Brief: Please give back the listing below word for word, without the images.
▼
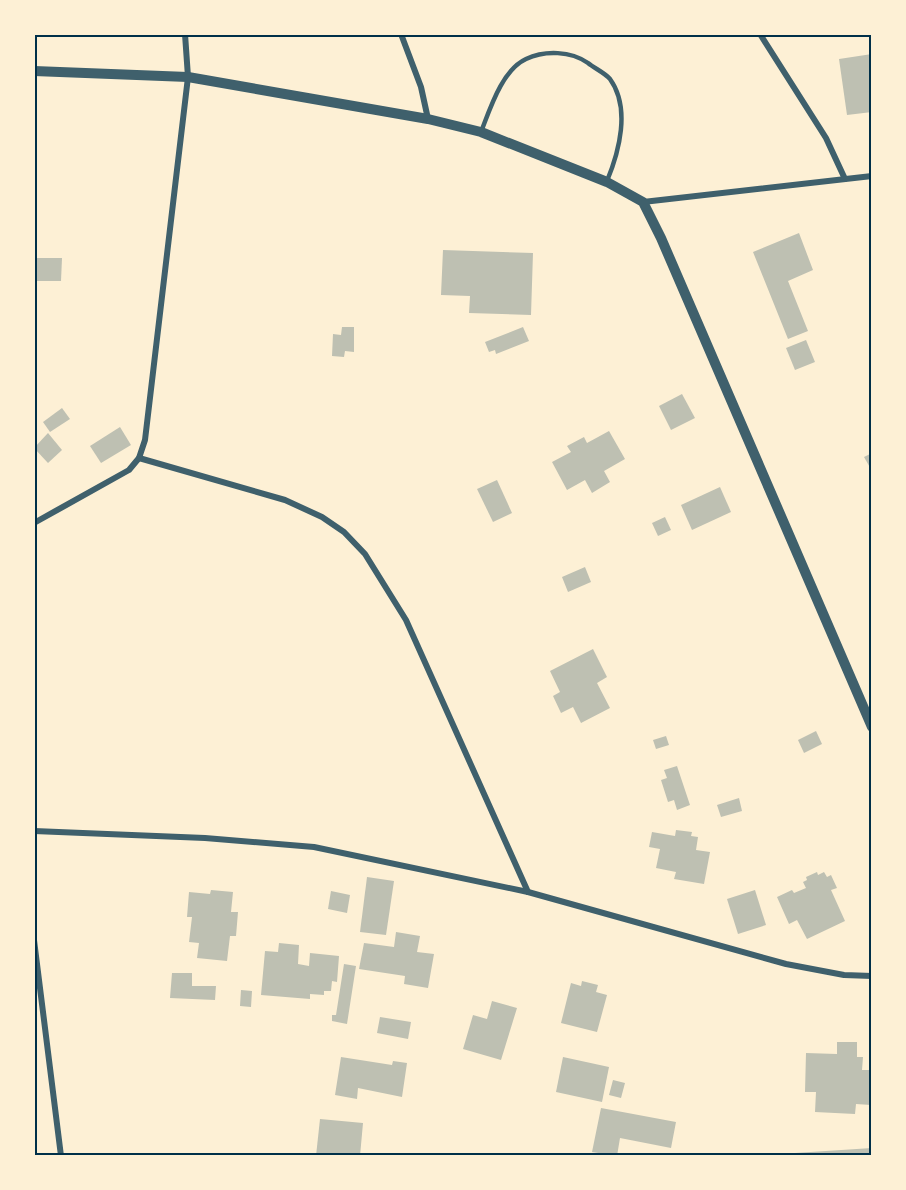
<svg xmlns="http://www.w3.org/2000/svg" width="906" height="1190" viewBox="0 0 906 1190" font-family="'Open Sans',sans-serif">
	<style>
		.building { fill: #bec0b2 }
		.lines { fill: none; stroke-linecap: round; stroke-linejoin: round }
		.service { stroke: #3f606c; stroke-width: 4.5 }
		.minor { stroke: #3f606c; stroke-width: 6 }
		.tertiary { stroke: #3f606c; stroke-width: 10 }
		.neatline { fill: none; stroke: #003049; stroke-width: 2 }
	</style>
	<rect width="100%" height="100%" fill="#fdf0d5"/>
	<g class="building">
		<path d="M872 54V112L847 115 839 59Z"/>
		<path d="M799 233 813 270 788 281 808 331 788 339 753 252Z"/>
		<path d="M443 250 533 253 531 315 469 313 470 296 441 295Z"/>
		<path d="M34 258H62L61 281H34Z"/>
		<path d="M342 327H354V352L345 351 344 357 332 356 333 334 341 335Z"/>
		<path d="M523 327 529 341 496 354 495 350 489 352 485 342Z"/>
		<path d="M806 340 815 362 795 370 786 348Z"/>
		<path d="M682 394 695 418 671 430 659 406Z"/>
		<path d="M62 408 70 419 50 432 43 422Z"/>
		<path d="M120 427 131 445 101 463 90 446Z"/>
		<path d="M609 431 625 459 604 471 610 482 592 493 585 480 567 490 552 462 571 452 567 446 584 437 587 443Z"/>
		<path d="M48 433 62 450 48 463 34 448Z"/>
		<path d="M872 453V471L864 457Z"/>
		<path d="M497 480 512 513 493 522 477 489Z"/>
		<path d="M720 487 731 512 692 530 681 505Z"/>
		<path d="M665 517 671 530 658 536 652 523Z"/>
		<path d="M585 567 591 582 568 592 562 577Z"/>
		<path d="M593 649 607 677 597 683 610 708 581 723 573 707 561 713 553 696 560 692 550 671Z"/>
		<path d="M816 731 822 744 804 753 798 740Z"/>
		<path d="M666 736 669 745 656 749 653 740Z"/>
		<path d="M677 766 690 805 677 810 674 800 668 802 661 780 667 778 664 770Z"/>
		<path d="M739 798 742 811 721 817 717 805Z"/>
		<path d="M676 830 692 832 691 836 698 837 696 850 710 852 704 884 674 879 676 872 656 868 660 849 649 847 652 832 675 836Z"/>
		<path d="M817 872 818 875 824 872 827 877 831 875 837 888 831 890 845 921 807 939 797 920 789 924 777 897 792 890 794 893 806 888 803 882 807 880 806 877Z"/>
		<path d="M367 877 394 881 386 935 360 932Z"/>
		<path d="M211 890 233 892 231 912H238L236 936H230L227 961 197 958 199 943 189 942 192 917H187L189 892 210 894Z"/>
		<path d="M755 890 766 925 738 934 727 899Z"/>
		<path d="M331 891 350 895 347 913 328 909Z"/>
		<path d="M396 932 420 936 417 952 434 954 428 988 404 984 405 976 359 969 364 943 394 947Z"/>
		<path d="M279 943 299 945 298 964 309 966 310 953 339 956 337 982 332 981 331 991H324V995L310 994V999L261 995 265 951 278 952Z"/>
		<path d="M344 964 356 966 347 1024 332 1021V1015H336Z"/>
		<path d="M172 973H192V986H216L215 1000 170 998Z"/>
		<path d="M582 981 598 985 596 992 607 995 597 1032 561 1023 571 983 581 986Z"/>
		<path d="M241 990 252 991 251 1007 240 1006Z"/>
		<path d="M492 1001 517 1008 501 1060 463 1049 473 1015 487 1019Z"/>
		<path d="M380 1017 411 1022 408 1039 377 1033Z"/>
		<path d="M837 1042H857V1057H863L862 1070H872L871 1105 856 1104 855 1114 815 1112 816 1092H805L806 1053 837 1054Z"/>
		<path d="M341 1057 392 1065 393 1061 407 1063 402 1097 358 1088 357 1099 335 1095Z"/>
		<path d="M563 1057 609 1067 602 1102 556 1092Z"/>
		<path d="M613 1080 625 1083 621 1098 609 1095Z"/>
		<path d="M601 1108 676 1122 671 1148 620 1138 617 1156 592 1152Z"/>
		<path d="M320 1119 363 1123 360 1156H316Z"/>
		<path d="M872 1148V1156H796L795 1153Z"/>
	</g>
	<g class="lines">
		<path class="service" d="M481 132C490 109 502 70 526 59 545 50 571 51 588 63 594 68 605 73 610 79 631 108 619 152 607 181"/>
		<g class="minor">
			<path d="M401 34 421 87 428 119"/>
			<path d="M760 34 826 138 845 179"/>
			<path d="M643 202 872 176"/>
			<path d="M139 458 285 500 322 517 344 532 365 554 406 620 528 892"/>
			<path d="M34 523 129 470 139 458 145 440 188 77 185 34"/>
			<path d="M34 831 205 838 314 847 528 892 786 964 844 975 872 976"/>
			<path d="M34 940 61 1156"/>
		</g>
		<path class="tertiary" d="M34 71 188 77 428 119 481 132 607 182 643 202 661 238 872 727"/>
	</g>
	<rect width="906" height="1190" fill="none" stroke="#fdf0d5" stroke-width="72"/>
	<rect x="36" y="36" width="834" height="1118" class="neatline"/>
</svg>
▲
Solution to the exercise:
<svg xmlns="http://www.w3.org/2000/svg" width="906" height="1190" viewBox="0 0 906 1190" font-family="'Open Sans',sans-serif">
	<style>
		.building { fill: #bec0b2 }
		.lines { fill: none; stroke-linecap: round; stroke-linejoin: round }
		.service { stroke: #3f606c; stroke-width: 4.5 }
		.minor { stroke: #3f606c; stroke-width: 6 }
		.tertiary { stroke: #3f606c; stroke-width: 10 }
		.neatline { fill: none; stroke: #003049; stroke-width: 2 }
	</style>
	<rect width="100%" height="100%" fill="#fdf0d5"/>
	<g class="building">
		<path d="M872 54V112L847 115 839 59Z"/>
		<path d="M799 233 813 270 788 281 808 331 788 339 753 252Z"/>
		<path d="M443 250 533 253 531 315 469 313 470 296 441 295Z"/>
		<path d="M34 258H62L61 281H34Z"/>
		<path d="M342 327H354V352L345 351 344 357 332 356 333 334 341 335Z"/>
		<path d="M523 327 529 341 496 354 495 350 489 352 485 342Z"/>
		<path d="M806 340 815 362 795 370 786 348Z"/>
		<path d="M682 394 695 418 671 430 659 406Z"/>
		<path d="M62 408 70 419 50 432 43 422Z"/>
		<path d="M120 427 131 445 101 463 90 446Z"/>
		<path d="M609 431 625 459 604 471 610 482 592 493 585 480 567 490 552 462 571 452 567 446 584 437 587 443Z"/>
		<path d="M48 433 62 450 48 463 34 448Z"/>
		<path d="M872 453V471L864 457Z"/>
		<path d="M497 480 512 513 493 522 477 489Z"/>
		<path d="M720 487 731 512 692 530 681 505Z"/>
		<path d="M665 517 671 530 658 536 652 523Z"/>
		<path d="M585 567 591 582 568 592 562 577Z"/>
		<path d="M593 649 607 677 597 683 610 708 581 723 573 707 561 713 553 696 560 692 550 671Z"/>
		<path d="M816 731 822 744 804 753 798 740Z"/>
		<path d="M666 736 669 745 656 749 653 740Z"/>
		<path d="M677 766 690 805 677 810 674 800 668 802 661 780 667 778 664 770Z"/>
		<path d="M739 798 742 811 721 817 717 805Z"/>
		<path d="M676 830 692 832 691 836 698 837 696 850 710 852 704 884 674 879 676 872 656 868 660 849 649 847 652 832 675 836Z"/>
		<path d="M817 872 818 875 824 872 827 877 831 875 837 888 831 890 845 921 807 939 797 920 789 924 777 897 792 890 794 893 806 888 803 882 807 880 806 877Z"/>
		<path d="M367 877 394 881 386 935 360 932Z"/>
		<path d="M211 890 233 892 231 912H238L236 936H230L227 961 197 958 199 943 189 942 192 917H187L189 892 210 894Z"/>
		<path d="M755 890 766 925 738 934 727 899Z"/>
		<path d="M331 891 350 895 347 913 328 909Z"/>
		<path d="M396 932 420 936 417 952 434 954 428 988 404 984 405 976 359 969 364 943 394 947Z"/>
		<path d="M279 943 299 945 298 964 309 966 310 953 339 956 337 982 332 981 331 991H324V995L310 994V999L261 995 265 951 278 952Z"/>
		<path d="M344 964 356 966 347 1024 332 1021V1015H336Z"/>
		<path d="M172 973H192V986H216L215 1000 170 998Z"/>
		<path d="M582 981 598 985 596 992 607 995 597 1032 561 1023 571 983 581 986Z"/>
		<path d="M241 990 252 991 251 1007 240 1006Z"/>
		<path d="M492 1001 517 1008 501 1060 463 1049 473 1015 487 1019Z"/>
		<path d="M380 1017 411 1022 408 1039 377 1033Z"/>
		<path d="M837 1042H857V1057H863L862 1070H872L871 1105 856 1104 855 1114 815 1112 816 1092H805L806 1053 837 1054Z"/>
		<path d="M341 1057 392 1065 393 1061 407 1063 402 1097 358 1088 357 1099 335 1095Z"/>
		<path d="M563 1057 609 1067 602 1102 556 1092Z"/>
		<path d="M613 1080 625 1083 621 1098 609 1095Z"/>
		<path d="M601 1108 676 1122 671 1148 620 1138 617 1156 592 1152Z"/>
		<path d="M320 1119 363 1123 360 1156H316Z"/>
		<path d="M872 1148V1156H796L795 1153Z"/>
	</g>
	<g class="lines">
		<path class="service" d="M481 132C490 109 502 70 526 59 545 50 571 51 588 63 594 68 605 73 610 79 631 108 619 152 607 181"/>
		<g class="minor">
			<path d="M401 34 421 87 428 119"/>
			<path d="M760 34 826 138 845 179"/>
			<path d="M643 202 872 176"/>
			<path d="M139 458 285 500 322 517 344 532 365 554 406 620 528 892"/>
			<path d="M34 523 129 470 139 458 145 440 188 77 185 34"/>
			<path d="M34 831 205 838 314 847 528 892 786 964 844 975 872 976"/>
			<path d="M34 940 61 1156"/>
		</g>
		<path class="tertiary" d="M34 71 188 77 428 119 481 132 607 182 643 202 661 238 872 727"/>
	</g>
	<rect width="906" height="1190" fill="none" stroke="#fdf0d5" stroke-width="72"/>
	<rect x="36" y="36" width="834" height="1118" class="neatline"/>
</svg>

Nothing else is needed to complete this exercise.